Major issues facing Brazil were largely drowned in a sea of fake news that turned the runoff race into a slog to the finish line. In television ads, however, both candidates focused largely on the the state of Brazil’s economy, as rising costs of food. Da Silva argued that Bolsonaro was responsible for surges in hunger and poverty rates, and promised that he would restore their “right to barbecue” ― a nod to the high costs of meat that had rendered it unaffordable for many Brazilians. Bolsonaro countered by leaning on his late expansions of aid to the poor and the economy’s general improvement in the months before the election.

Da Silva’s campaign was light on specific detail: He largely chose to remind Brazilians of the economic prosperity and social advances made during his presidency more than a decade ago. Late in the race, he released an outline of his economic platform and pledged to pursue an ambitious environmental agenda that could be likened to a Brazilian version of the Green New Deal that progressives in the United States sought to implement.

The Brazil that he will now lead, however, is in a much different position than the one he left.

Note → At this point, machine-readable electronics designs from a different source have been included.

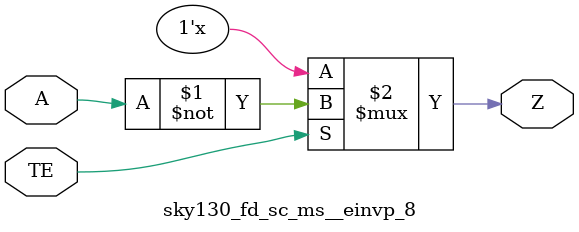
<source format=v>
/*
 * Copyright 2020 The SkyWater PDK Authors
 *
 * Licensed under the Apache License, Version 2.0 (the "License");
 * you may not use this file except in compliance with the License.
 * You may obtain a copy of the License at
 *
 *     https://www.apache.org/licenses/LICENSE-2.0
 *
 * Unless required by applicable law or agreed to in writing, software
 * distributed under the License is distributed on an "AS IS" BASIS,
 * WITHOUT WARRANTIES OR CONDITIONS OF ANY KIND, either express or implied.
 * See the License for the specific language governing permissions and
 * limitations under the License.
 *
 * SPDX-License-Identifier: Apache-2.0
*/


`ifndef SKY130_FD_SC_MS__EINVP_8_FUNCTIONAL_V
`define SKY130_FD_SC_MS__EINVP_8_FUNCTIONAL_V

/**
 * einvp: Tri-state inverter, positive enable.
 *
 * Verilog simulation functional model.
 */

`timescale 1ns / 1ps
`default_nettype none

`celldefine
module sky130_fd_sc_ms__einvp_8 (
    Z ,
    A ,
    TE
);

    // Module ports
    output Z ;
    input  A ;
    input  TE;

    //     Name     Output  Other arguments
    notif1 notif10 (Z     , A, TE          );

endmodule
`endcelldefine

`default_nettype wire
`endif  // SKY130_FD_SC_MS__EINVP_8_FUNCTIONAL_V

</source>
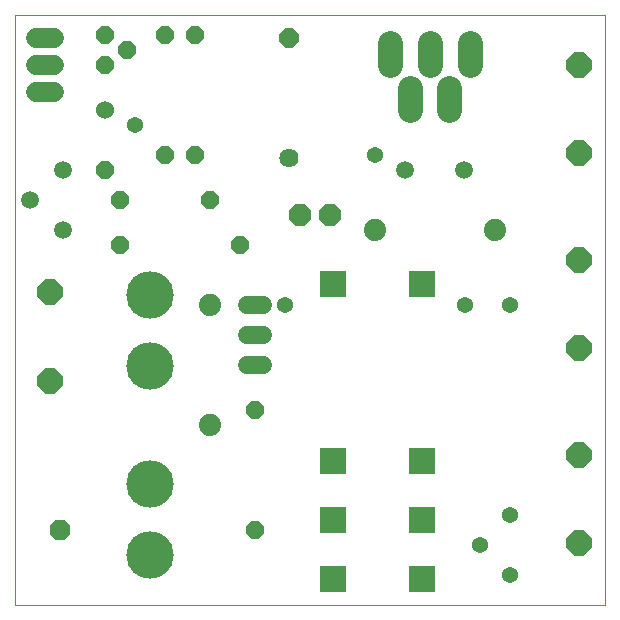
<source format=gbs>
G75*
G70*
%OFA0B0*%
%FSLAX24Y24*%
%IPPOS*%
%LPD*%
%AMOC8*
5,1,8,0,0,1.08239X$1,22.5*
%
%ADD10C,0.0000*%
%ADD11C,0.0600*%
%ADD12OC8,0.0600*%
%ADD13OC8,0.0848*%
%ADD14OC8,0.0680*%
%ADD15C,0.1580*%
%ADD16C,0.0740*%
%ADD17R,0.0907X0.0907*%
%ADD18OC8,0.0710*%
%ADD19C,0.0640*%
%ADD20OC8,0.0640*%
%ADD21C,0.0595*%
%ADD22C,0.0830*%
%ADD23C,0.0680*%
%ADD24C,0.0600*%
%ADD25C,0.0540*%
D10*
X000776Y000605D02*
X000776Y020290D01*
X020461Y020290D01*
X020461Y000605D01*
X000776Y000605D01*
D11*
X008516Y008605D02*
X009036Y008605D01*
X009036Y009605D02*
X008516Y009605D01*
X008516Y010605D02*
X009036Y010605D01*
D12*
X008276Y012605D03*
X007276Y014105D03*
X006776Y015605D03*
X005776Y015605D03*
X004276Y014105D03*
X003776Y015105D03*
X004276Y012605D03*
X008776Y007105D03*
X008776Y003105D03*
X003776Y018605D03*
X004526Y019105D03*
X003776Y019605D03*
X005776Y019605D03*
X006776Y019605D03*
D13*
X001965Y011034D03*
X001965Y008081D03*
X019587Y009176D03*
X019587Y012128D03*
X019587Y015676D03*
X019587Y018628D03*
X019587Y005628D03*
X019587Y002676D03*
D14*
X002276Y003105D03*
D15*
X005276Y002274D03*
X005276Y004636D03*
X005276Y008573D03*
X005276Y010935D03*
D16*
X007276Y010605D03*
X007276Y006605D03*
X012776Y013105D03*
X016776Y013105D03*
D17*
X014351Y011317D03*
X011398Y011317D03*
X011398Y005412D03*
X011398Y003443D03*
X011398Y001475D03*
X014351Y001475D03*
X014351Y003443D03*
X014351Y005412D03*
D18*
X011276Y013605D03*
X010276Y013605D03*
D19*
X009926Y015505D03*
D20*
X009926Y019505D03*
D21*
X013792Y015105D03*
X015760Y015105D03*
X002398Y015105D03*
X001276Y014105D03*
X002398Y013105D03*
D22*
X013276Y018605D02*
X013276Y019355D01*
X014616Y019355D02*
X014616Y018605D01*
X013946Y017855D02*
X013946Y017105D01*
X015266Y017105D02*
X015266Y017855D01*
X015956Y018605D02*
X015956Y019355D01*
D23*
X002076Y019505D02*
X001476Y019505D01*
X001476Y018605D02*
X002076Y018605D01*
X002076Y017705D02*
X001476Y017705D01*
D24*
X003776Y017105D03*
D25*
X004776Y016605D03*
X009776Y010605D03*
X012776Y015605D03*
X015776Y010605D03*
X017276Y010605D03*
X017276Y003605D03*
X016276Y002605D03*
X017276Y001605D03*
M02*

</source>
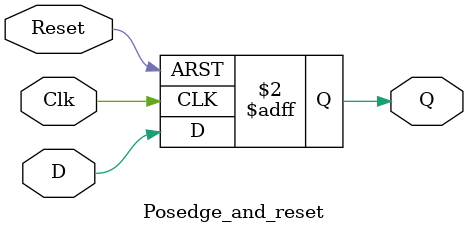
<source format=v>
`timescale 1ns / 1ps

module Posedge_and_reset(
    input D,
    input Clk,
    input Reset,
    output reg Q
    );
    
    always @(posedge Clk or posedge Reset)
        if (Reset)
            Q <= 1'b0;
        else
            Q <= D; 
    
endmodule

</source>
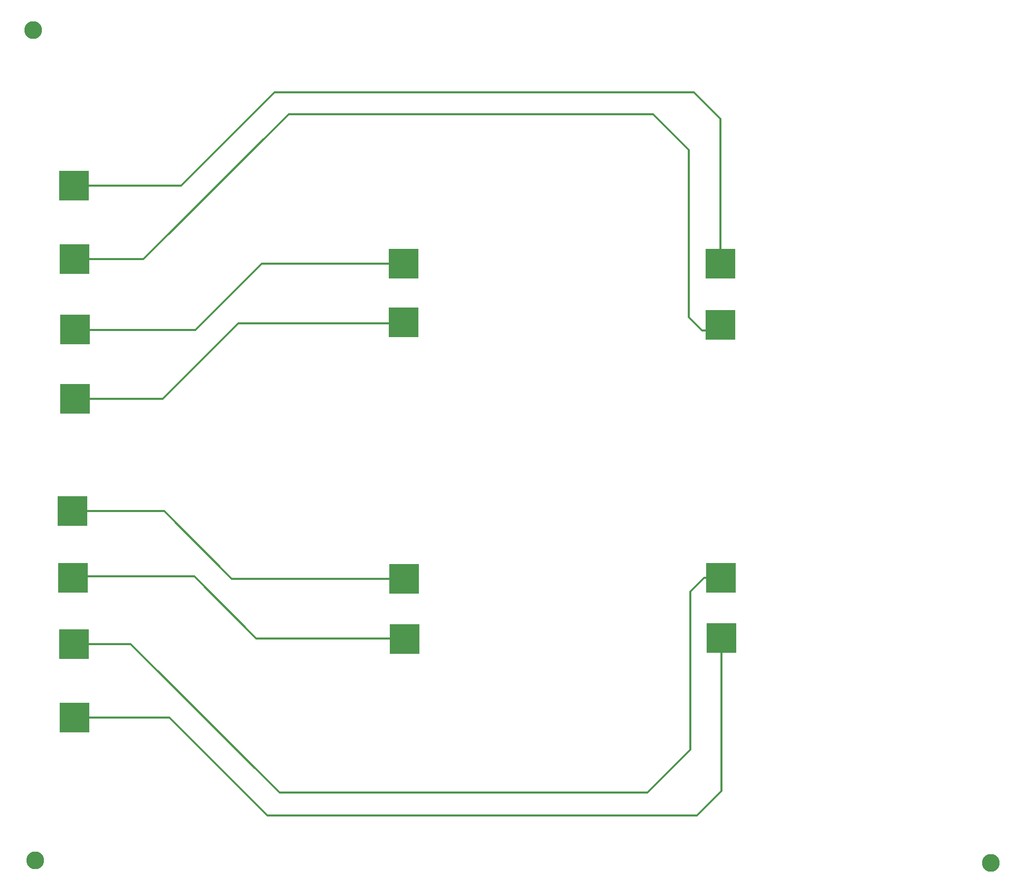
<source format=gtl>
G04 EAGLE Gerber RS-274X export*
G75*
%MOMM*%
%FSLAX34Y34*%
%LPD*%
%INTop Copper*%
%IPPOS*%
%AMOC8*
5,1,8,0,0,1.08239X$1,22.5*%
G01*
%ADD10C,2.959681*%
%ADD11R,5.000000X5.000000*%
%ADD12C,0.304800*%
%ADD13C,0.609600*%
%ADD14C,0.152400*%


D10*
X164454Y1581649D03*
X167877Y202659D03*
X1753381Y198961D03*
D11*
X780268Y570214D03*
X232850Y439932D03*
X231779Y562259D03*
X232923Y1200891D03*
X232348Y1323236D03*
X233336Y1084355D03*
X233831Y969259D03*
X230419Y672392D03*
X779911Y670447D03*
X1306263Y571907D03*
X1305777Y672054D03*
X778489Y1096242D03*
X779031Y1193813D03*
X1304864Y1091971D03*
X1305061Y1193930D03*
X229162Y782592D03*
D12*
X778899Y571583D02*
X780268Y570214D01*
X778899Y571583D02*
X534591Y571583D01*
X431847Y674327D02*
X232355Y674327D01*
X230419Y672392D01*
X431847Y674327D02*
X534591Y571583D01*
X779710Y670647D02*
X779911Y670447D01*
X779710Y670647D02*
X493702Y670647D01*
X381757Y782592D01*
D13*
X234212Y778208D02*
X230832Y778208D01*
D12*
X233547Y778208D02*
X229162Y782592D01*
X233547Y778208D02*
X234212Y778208D01*
X229162Y782592D02*
X381757Y782592D01*
D14*
X777124Y1094877D02*
X778489Y1096242D01*
D12*
X777124Y1094877D02*
X504679Y1094877D01*
X379062Y969259D01*
X233831Y969259D01*
X778748Y1193529D02*
X779031Y1193813D01*
X778748Y1193529D02*
X543218Y1193529D01*
X433450Y1083761D01*
D14*
X233930Y1083761D02*
X233336Y1084355D01*
D12*
X233930Y1083761D02*
X433450Y1083761D01*
X390074Y439932D02*
X232850Y439932D01*
X1306263Y317796D02*
X1306263Y571907D01*
X1306263Y317796D02*
X1265718Y277251D01*
X552756Y277251D01*
X390074Y439932D01*
X325774Y562259D02*
X572793Y315240D01*
X325774Y562259D02*
X231779Y562259D01*
X572793Y315240D02*
X1183325Y315240D01*
X1254904Y386819D01*
X1254904Y649503D01*
X1277361Y671959D01*
X1305818Y671959D01*
X1305818Y672014D02*
X1305777Y672054D01*
X1305818Y672014D02*
X1305818Y671959D01*
X588088Y1441997D02*
X346981Y1200891D01*
X232923Y1200891D01*
X588088Y1441997D02*
X1192993Y1441997D01*
X1252140Y1382850D02*
X1252140Y1105050D01*
X1274213Y1082977D01*
X1301223Y1082977D01*
X1301223Y1093149D01*
X1252140Y1382850D02*
X1192993Y1441997D01*
X1302401Y1091971D02*
X1304864Y1091971D01*
X1302401Y1091971D02*
X1301223Y1093149D01*
X564515Y1478135D02*
X409615Y1323236D01*
X232348Y1323236D01*
X564515Y1478135D02*
X1261012Y1478135D01*
X1305061Y1434086D01*
X1305061Y1193930D01*
M02*

</source>
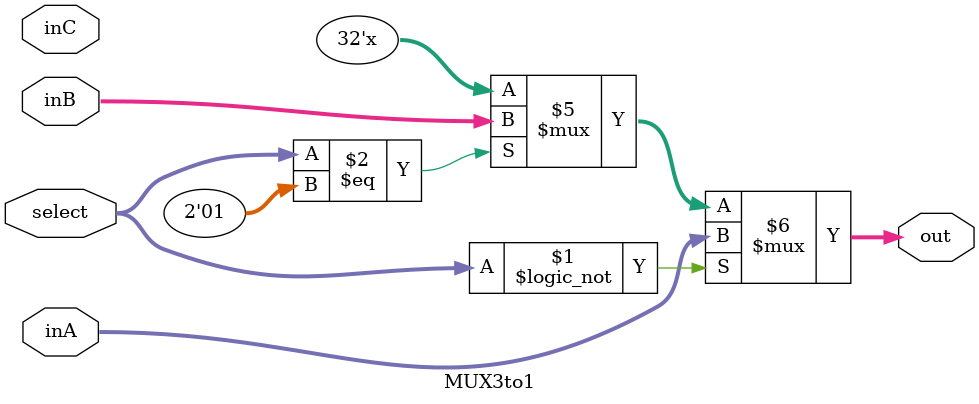
<source format=v>
module MUX3to1 (inA, inB, inC, select, out);

	parameter n = 32;

	input [n-1:0] inA, inB, inC;
	input [1:0] select;

	output [n-1:0] out;

	assign out = (select == 00) ? inA : 
			(select == 01) ? inB : 
			(select == 10) ? inC : 32'bz;

	//initial $monitor("%b %b %b", inA, inB, inC);
endmodule

</source>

Its economy has still not fully recovered from the last decade’s collapse or the pandemic. The sort of social assistance da Silva delivered as president may be constrained by caps on spending. Reversing rates of deforestation in the Amazon will pose a challenge. Brazil’s power on the global stage is not what it once was, even if the United States and many leaders in Europe will likely welcome his victory as a chance to partner on trade, climate and other issues.

And even if Bolsonaro does not mount a major challenge to the election, Bolsonarismo is likely to remain a significant aspect of Brazilian politics, after Bolsonaro-aligned candidates won the largest share of congressional seats on Oct. 2.